[ABOUT THIS EXERCISE]
In the entries below, reproduce verbatim everything from the line containing "Step: Add a Freeze Window" down to the line containing "5. In **Service(s)**, select", including both of those lines.

=== MATERIAL TO PROCESS ===

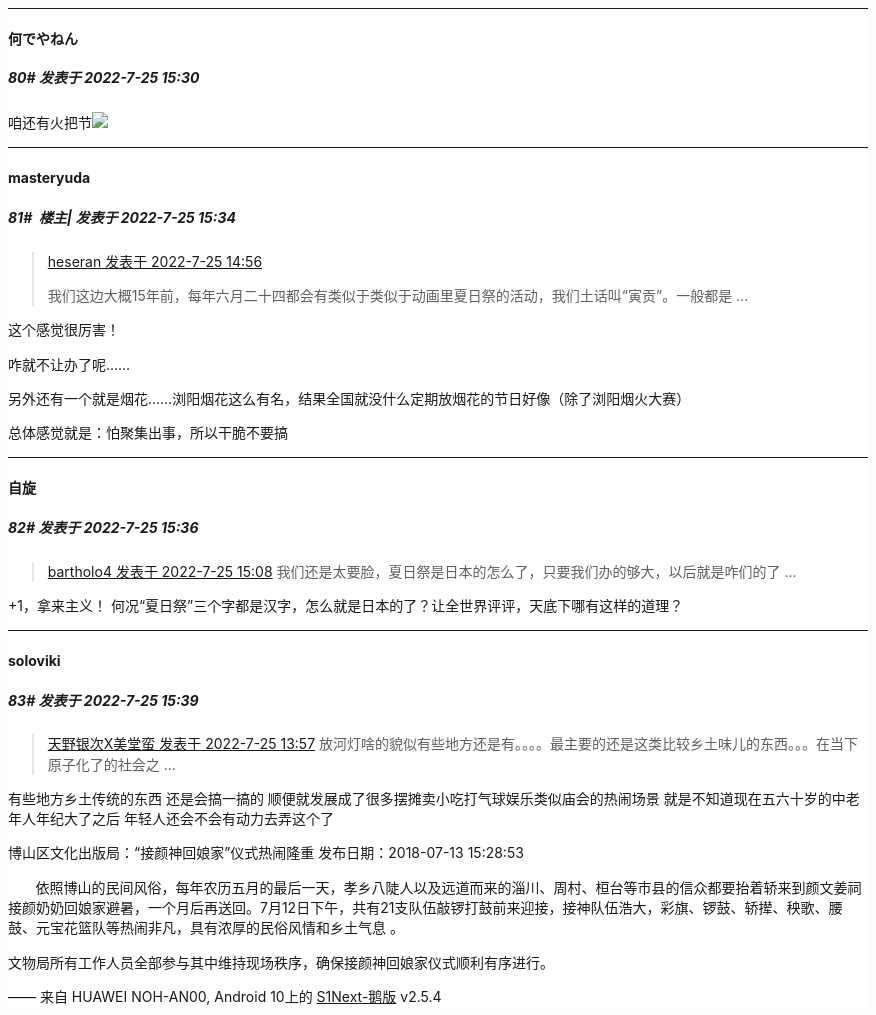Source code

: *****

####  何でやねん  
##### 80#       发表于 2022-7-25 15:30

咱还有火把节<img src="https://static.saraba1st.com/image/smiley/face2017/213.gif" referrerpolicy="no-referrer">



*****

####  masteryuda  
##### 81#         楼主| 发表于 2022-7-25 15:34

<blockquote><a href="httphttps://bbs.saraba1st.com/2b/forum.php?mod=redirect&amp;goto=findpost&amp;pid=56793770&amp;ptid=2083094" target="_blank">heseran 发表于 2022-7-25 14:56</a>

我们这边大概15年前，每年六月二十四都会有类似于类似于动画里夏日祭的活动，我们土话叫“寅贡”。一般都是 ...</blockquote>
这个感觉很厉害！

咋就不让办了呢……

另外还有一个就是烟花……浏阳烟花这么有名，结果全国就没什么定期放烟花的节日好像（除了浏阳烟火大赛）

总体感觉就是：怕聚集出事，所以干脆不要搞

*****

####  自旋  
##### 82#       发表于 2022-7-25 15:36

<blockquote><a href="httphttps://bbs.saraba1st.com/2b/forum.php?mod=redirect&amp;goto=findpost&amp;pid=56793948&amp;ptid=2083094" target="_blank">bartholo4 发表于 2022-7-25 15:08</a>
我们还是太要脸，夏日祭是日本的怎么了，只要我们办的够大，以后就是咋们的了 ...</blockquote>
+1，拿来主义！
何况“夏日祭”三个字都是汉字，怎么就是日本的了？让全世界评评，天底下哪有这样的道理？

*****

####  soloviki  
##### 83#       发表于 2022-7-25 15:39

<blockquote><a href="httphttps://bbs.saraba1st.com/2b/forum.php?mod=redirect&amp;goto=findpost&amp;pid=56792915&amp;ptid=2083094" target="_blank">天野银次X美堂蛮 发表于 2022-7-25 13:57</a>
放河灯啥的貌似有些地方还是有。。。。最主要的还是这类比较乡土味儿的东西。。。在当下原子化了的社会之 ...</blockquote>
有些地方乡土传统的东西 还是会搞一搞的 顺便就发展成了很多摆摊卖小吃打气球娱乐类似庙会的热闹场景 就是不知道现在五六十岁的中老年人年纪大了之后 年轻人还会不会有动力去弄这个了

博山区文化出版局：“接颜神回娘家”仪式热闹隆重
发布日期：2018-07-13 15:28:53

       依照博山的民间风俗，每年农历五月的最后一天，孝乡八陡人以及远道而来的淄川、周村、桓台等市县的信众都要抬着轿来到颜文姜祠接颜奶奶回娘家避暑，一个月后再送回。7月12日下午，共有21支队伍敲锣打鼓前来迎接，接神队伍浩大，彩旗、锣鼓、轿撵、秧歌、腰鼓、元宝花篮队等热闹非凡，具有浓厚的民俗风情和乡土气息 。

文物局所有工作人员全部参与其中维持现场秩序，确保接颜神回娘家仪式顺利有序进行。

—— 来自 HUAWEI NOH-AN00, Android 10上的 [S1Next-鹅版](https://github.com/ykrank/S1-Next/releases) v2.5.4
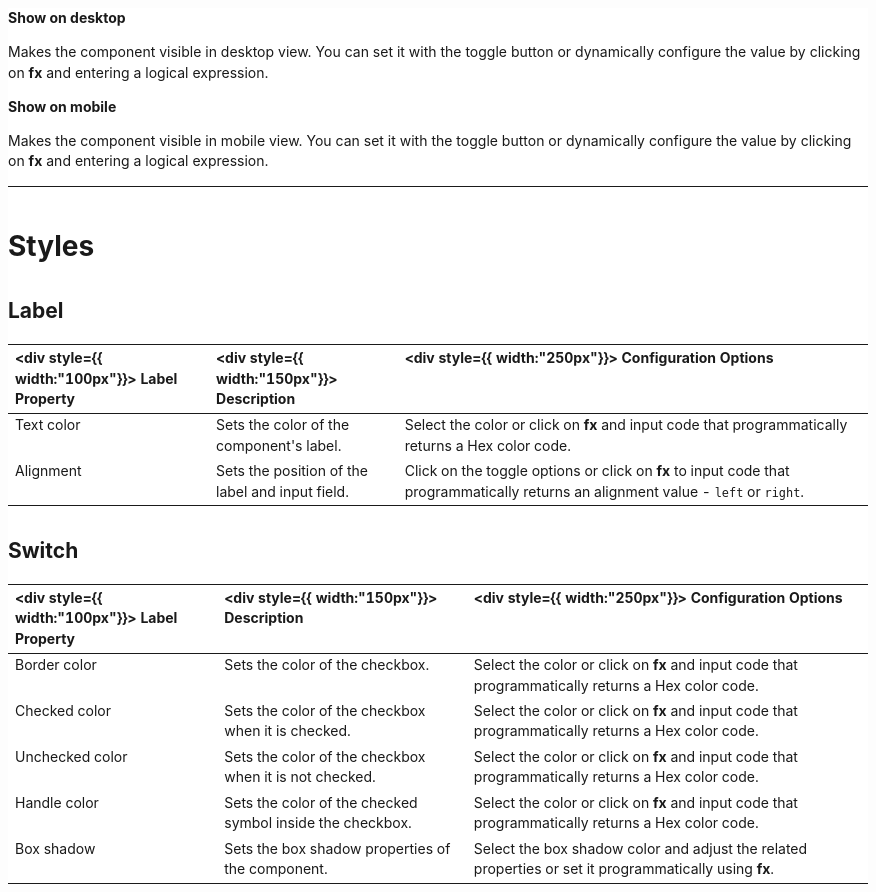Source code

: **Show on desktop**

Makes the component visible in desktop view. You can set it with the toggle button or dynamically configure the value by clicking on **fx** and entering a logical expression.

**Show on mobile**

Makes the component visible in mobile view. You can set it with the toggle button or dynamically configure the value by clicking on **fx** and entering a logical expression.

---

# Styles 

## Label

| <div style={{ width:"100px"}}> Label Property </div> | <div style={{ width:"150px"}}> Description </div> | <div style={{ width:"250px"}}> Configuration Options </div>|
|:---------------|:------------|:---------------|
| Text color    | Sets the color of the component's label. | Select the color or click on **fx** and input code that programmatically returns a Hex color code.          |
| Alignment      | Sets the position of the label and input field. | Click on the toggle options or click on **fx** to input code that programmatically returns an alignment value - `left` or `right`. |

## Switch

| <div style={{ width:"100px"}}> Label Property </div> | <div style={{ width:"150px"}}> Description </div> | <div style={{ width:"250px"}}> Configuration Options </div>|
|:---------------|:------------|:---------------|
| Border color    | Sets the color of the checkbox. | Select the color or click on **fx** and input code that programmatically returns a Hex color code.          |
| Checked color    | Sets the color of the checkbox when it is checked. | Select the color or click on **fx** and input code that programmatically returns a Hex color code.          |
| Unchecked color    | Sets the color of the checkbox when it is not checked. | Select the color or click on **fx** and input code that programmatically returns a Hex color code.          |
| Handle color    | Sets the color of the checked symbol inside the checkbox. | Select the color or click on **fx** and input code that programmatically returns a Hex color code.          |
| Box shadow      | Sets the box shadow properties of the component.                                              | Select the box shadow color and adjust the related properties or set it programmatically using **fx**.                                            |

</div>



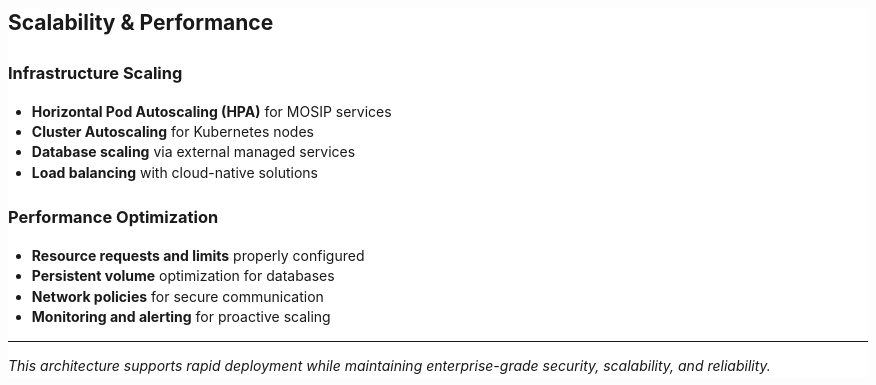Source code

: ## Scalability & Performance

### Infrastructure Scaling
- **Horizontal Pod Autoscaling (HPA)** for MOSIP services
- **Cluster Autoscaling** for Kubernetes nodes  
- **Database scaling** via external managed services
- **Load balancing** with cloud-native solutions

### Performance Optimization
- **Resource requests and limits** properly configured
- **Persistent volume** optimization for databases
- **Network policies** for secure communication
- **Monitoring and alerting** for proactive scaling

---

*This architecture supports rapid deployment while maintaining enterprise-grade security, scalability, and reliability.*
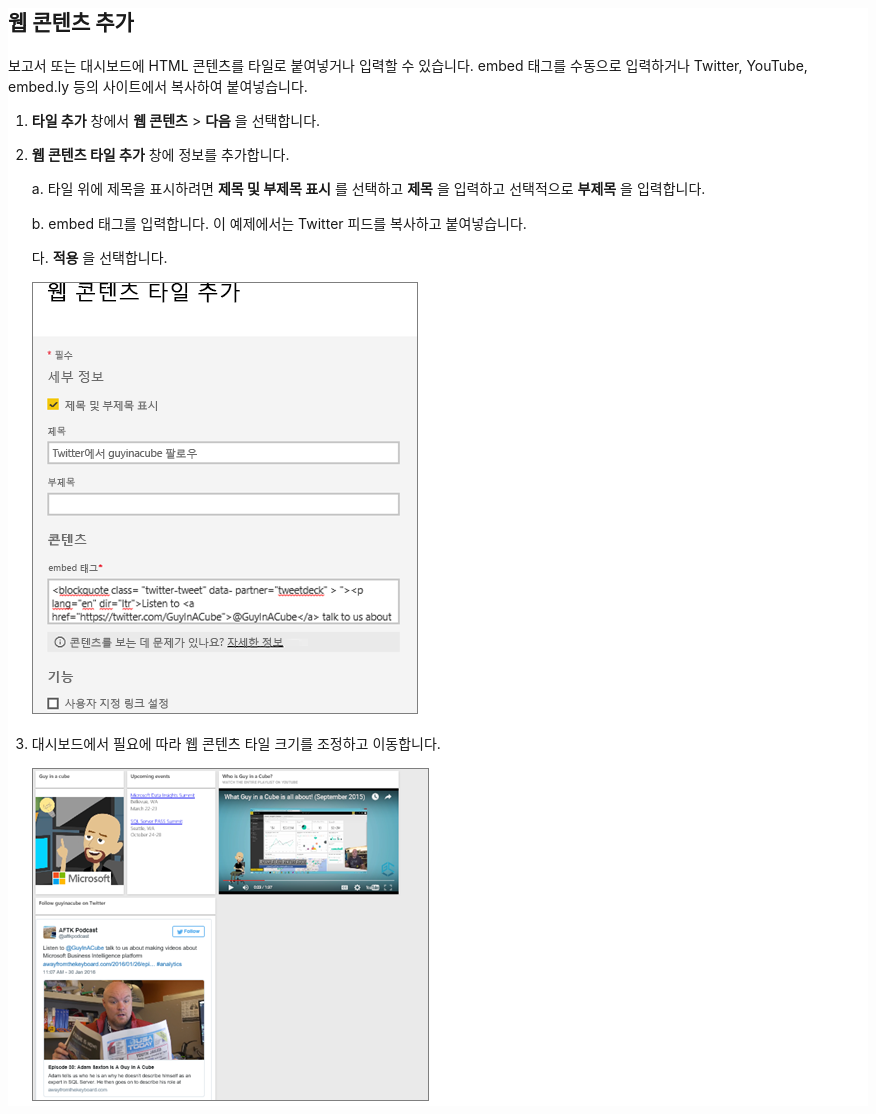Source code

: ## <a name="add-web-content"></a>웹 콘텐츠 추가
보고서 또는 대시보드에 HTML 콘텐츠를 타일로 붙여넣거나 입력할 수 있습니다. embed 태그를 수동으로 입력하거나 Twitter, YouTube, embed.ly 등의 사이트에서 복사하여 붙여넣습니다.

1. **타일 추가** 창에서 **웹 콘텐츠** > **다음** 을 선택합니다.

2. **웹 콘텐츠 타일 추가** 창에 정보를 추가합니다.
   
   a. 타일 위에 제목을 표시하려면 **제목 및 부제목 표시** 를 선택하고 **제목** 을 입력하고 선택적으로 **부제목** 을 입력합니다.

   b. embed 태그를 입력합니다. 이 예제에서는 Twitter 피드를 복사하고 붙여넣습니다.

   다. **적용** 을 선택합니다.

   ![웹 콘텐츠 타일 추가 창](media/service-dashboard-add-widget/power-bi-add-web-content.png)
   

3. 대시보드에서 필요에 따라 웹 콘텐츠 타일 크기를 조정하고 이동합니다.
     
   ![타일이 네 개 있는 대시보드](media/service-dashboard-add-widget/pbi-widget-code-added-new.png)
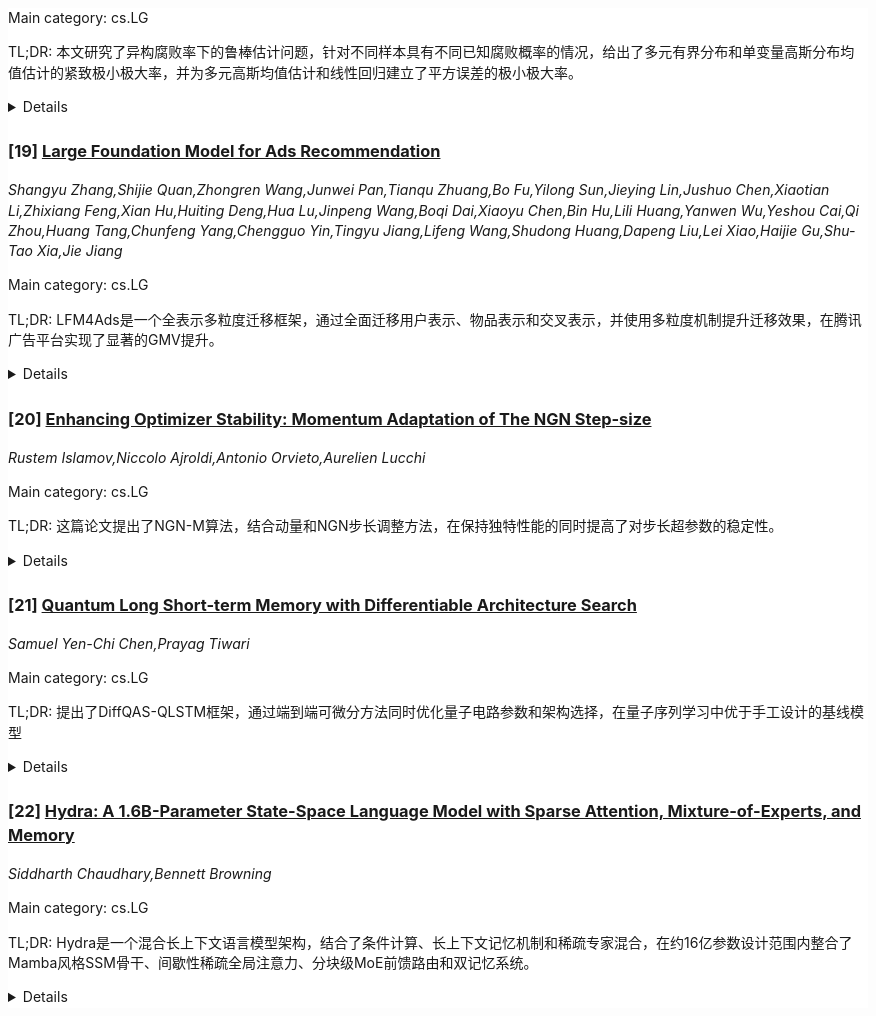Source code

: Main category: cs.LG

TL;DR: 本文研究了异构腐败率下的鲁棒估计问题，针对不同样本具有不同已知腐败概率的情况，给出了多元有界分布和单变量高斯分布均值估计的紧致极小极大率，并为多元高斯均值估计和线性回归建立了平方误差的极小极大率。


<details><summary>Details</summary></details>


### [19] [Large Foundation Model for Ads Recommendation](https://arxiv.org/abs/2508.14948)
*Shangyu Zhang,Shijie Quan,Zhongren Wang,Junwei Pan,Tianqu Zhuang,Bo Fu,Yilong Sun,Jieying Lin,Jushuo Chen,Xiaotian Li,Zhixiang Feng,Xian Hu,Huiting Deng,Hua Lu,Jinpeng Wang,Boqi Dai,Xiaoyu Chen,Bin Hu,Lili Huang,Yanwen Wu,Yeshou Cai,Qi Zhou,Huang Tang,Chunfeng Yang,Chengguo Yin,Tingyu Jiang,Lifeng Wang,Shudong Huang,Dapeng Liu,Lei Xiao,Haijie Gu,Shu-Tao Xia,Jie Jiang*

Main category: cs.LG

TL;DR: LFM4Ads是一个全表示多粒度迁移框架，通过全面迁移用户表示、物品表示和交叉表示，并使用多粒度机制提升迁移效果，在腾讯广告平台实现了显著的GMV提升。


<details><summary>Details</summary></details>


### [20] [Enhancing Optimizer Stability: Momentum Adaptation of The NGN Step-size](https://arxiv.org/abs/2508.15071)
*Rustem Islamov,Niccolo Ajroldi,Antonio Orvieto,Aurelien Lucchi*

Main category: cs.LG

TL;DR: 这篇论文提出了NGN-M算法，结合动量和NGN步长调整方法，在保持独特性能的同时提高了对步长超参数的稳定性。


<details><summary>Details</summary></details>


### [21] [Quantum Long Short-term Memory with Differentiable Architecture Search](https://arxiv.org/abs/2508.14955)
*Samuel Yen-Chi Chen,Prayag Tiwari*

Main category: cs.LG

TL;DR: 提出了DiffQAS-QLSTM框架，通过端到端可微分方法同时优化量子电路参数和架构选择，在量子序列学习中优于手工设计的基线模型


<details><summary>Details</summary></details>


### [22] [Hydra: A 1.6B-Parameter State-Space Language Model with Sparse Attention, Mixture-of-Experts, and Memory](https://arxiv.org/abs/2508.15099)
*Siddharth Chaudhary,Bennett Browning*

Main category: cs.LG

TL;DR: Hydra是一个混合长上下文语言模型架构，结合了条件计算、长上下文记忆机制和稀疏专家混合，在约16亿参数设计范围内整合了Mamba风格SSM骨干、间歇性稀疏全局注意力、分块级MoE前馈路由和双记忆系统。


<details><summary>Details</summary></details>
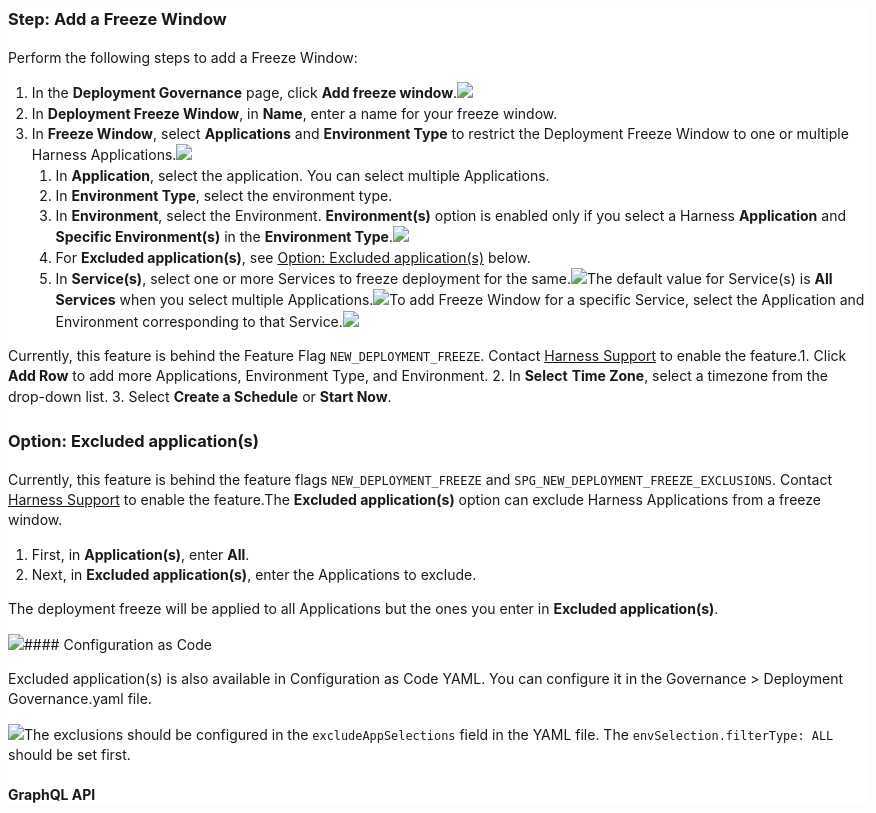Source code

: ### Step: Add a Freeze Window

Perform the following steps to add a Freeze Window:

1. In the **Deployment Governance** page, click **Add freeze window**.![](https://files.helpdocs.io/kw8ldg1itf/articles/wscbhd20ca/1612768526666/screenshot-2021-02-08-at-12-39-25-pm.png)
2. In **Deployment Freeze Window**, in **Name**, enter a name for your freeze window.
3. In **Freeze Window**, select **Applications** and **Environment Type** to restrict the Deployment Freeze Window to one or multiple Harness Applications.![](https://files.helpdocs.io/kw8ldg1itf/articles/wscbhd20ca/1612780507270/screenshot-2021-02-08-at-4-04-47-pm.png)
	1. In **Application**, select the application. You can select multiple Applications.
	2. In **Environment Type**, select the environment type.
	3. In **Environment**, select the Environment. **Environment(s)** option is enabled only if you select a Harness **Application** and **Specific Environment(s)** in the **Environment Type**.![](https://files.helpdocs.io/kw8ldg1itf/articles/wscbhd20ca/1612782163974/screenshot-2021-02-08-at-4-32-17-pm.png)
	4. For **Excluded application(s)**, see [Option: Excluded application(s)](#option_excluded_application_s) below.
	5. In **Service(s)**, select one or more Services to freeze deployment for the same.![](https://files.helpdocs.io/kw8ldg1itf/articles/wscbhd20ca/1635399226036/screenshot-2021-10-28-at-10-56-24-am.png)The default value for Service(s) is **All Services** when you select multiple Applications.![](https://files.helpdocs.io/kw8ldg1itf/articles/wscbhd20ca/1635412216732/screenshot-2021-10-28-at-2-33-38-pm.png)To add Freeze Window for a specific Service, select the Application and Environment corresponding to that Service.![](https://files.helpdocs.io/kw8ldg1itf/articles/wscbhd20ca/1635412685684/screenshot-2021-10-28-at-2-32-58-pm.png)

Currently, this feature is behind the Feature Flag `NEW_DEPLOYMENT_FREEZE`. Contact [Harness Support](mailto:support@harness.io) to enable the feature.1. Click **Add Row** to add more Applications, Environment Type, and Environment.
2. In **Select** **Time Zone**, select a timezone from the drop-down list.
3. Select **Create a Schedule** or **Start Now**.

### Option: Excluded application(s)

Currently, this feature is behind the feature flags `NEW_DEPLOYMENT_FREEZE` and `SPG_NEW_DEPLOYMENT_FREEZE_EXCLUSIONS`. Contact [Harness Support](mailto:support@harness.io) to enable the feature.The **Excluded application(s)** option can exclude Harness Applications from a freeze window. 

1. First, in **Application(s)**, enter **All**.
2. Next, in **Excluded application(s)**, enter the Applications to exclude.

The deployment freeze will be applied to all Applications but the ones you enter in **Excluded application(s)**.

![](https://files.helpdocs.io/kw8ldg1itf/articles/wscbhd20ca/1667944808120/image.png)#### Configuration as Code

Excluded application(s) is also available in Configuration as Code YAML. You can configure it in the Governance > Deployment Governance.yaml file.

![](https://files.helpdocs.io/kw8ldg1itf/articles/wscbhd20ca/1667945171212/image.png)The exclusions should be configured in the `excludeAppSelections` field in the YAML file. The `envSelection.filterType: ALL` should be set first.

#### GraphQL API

===

[TASK SOLUTION]
: ### Step: Add a Freeze Window

Perform the following steps to add a Freeze Window:

1. In the **Deployment Governance** page, click **Add freeze window**.![](https://files.helpdocs.io/kw8ldg1itf/articles/wscbhd20ca/1612768526666/screenshot-2021-02-08-at-12-39-25-pm.png)
2. In **Deployment Freeze Window**, in **Name**, enter a name for your freeze window.
3. In **Freeze Window**, select **Applications** and **Environment Type** to restrict the Deployment Freeze Window to one or multiple Harness Applications.![](https://files.helpdocs.io/kw8ldg1itf/articles/wscbhd20ca/1612780507270/screenshot-2021-02-08-at-4-04-47-pm.png)
	1. In **Application**, select the application. You can select multiple Applications.
	2. In **Environment Type**, select the environment type.
	3. In **Environment**, select the Environment. **Environment(s)** option is enabled only if you select a Harness **Application** and **Specific Environment(s)** in the **Environment Type**.![](https://files.helpdocs.io/kw8ldg1itf/articles/wscbhd20ca/1612782163974/screenshot-2021-02-08-at-4-32-17-pm.png)
	4. For **Excluded application(s)**, see [Option: Excluded application(s)](#option_excluded_application_s) below.
	5. In **Service(s)**, select one or more Services to freeze deployment for the same.![](https://files.helpdocs.io/kw8ldg1itf/articles/wscbhd20ca/1635399226036/screenshot-2021-10-28-at-10-56-24-am.png)The default value for Service(s) is **All Services** when you select multiple Applications.![](https://files.helpdocs.io/kw8ldg1itf/articles/wscbhd20ca/1635412216732/screenshot-2021-10-28-at-2-33-38-pm.png)To add Freeze Window for a specific Service, select the Application and Environment corresponding to that Service.![](https://files.helpdocs.io/kw8ldg1itf/articles/wscbhd20ca/1635412685684/screenshot-2021-10-28-at-2-32-58-pm.png)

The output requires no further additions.